But the micro-blogging site is lamenting no more. The company has decided to take legal action.

On Tuesday, Twitter's legal vice president Ben Lee said in a blog post that the company has filed a lawsuit in federal court, seeking to publish Twitter's full transparency report without legal ramifications. The suit aims to disclose the actual scope of surveillance of Twitter users by the US government.

Lee said Twitter tried to achieve its desired level of transparency without litigation, but obviously failed. In April, Lee said Twitter provided a draft transparency report addendum to the US Department of Justice and the Federal Bureau of Investigation — but the company was unable to convince either government agency to allow them to publish even a redacted version of the report.

Lee added in the blog post:

It’s our belief that we are entitled under the First Amendment to respond to our users’ concerns and to the statements of US government officials by providing information about the scope of US government surveillance – including what types of legal process have not been received. We should be free to do this in a meaningful way, rather than in broad, inexact ranges.

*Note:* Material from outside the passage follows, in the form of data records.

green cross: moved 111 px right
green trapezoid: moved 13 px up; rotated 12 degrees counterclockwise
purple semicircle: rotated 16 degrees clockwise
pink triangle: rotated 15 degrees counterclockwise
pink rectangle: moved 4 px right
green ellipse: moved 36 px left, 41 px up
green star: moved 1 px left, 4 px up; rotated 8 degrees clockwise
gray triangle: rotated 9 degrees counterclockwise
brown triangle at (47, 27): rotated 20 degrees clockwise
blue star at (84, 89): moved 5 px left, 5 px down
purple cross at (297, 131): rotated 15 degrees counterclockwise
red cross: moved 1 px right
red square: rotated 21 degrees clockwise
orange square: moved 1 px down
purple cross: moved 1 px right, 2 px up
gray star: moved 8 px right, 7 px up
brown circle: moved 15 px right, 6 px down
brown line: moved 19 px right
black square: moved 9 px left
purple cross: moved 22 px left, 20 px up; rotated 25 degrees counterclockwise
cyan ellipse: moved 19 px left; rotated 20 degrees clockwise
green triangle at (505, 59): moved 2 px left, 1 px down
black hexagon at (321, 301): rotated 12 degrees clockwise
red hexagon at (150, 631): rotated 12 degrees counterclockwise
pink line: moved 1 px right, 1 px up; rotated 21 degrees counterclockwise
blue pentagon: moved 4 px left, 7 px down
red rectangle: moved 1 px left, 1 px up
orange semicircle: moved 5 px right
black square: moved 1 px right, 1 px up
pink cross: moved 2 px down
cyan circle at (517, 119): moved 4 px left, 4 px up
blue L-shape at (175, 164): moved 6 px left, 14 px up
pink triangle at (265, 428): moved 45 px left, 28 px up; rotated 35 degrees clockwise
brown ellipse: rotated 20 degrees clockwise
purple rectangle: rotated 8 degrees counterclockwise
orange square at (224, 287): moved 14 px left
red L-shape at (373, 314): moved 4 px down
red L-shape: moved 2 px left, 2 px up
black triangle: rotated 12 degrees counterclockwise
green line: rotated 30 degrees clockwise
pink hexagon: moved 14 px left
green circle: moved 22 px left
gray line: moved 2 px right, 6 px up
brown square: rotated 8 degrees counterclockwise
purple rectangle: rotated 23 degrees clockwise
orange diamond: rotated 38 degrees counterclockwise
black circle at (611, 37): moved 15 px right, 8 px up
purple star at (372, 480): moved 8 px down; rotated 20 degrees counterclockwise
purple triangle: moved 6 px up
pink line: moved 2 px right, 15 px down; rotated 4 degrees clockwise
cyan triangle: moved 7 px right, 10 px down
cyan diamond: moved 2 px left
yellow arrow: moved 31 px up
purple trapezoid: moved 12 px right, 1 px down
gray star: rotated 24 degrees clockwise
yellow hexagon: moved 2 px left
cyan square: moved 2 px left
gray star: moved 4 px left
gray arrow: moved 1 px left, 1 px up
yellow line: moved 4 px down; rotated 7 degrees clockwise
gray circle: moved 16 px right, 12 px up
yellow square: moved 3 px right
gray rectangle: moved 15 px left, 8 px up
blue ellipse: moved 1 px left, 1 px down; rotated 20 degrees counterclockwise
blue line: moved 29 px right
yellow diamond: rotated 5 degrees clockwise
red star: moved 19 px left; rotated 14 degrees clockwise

Lee said Twitter will continue to fight for comprehensive reform of government surveillance powers in the US by supporting the proposed USA Freedom Act of 2014, which was introduced by Senate Judiciary Committee Chairman Patrick Leahy.

Twitter's latest move seems to expand on similar battles being fought by a handful of other tech giants. In September, Yahoo said it was threatened by the US government with $250,000 in daily fines over data requests dating back to 2008. Also in September, Microsoft refused to hand over foreign data to government agencies and was found in contempt of court.

The software giant insisted that data held in its Dublin, Ireland datacenter was untouchable by a US search warrant.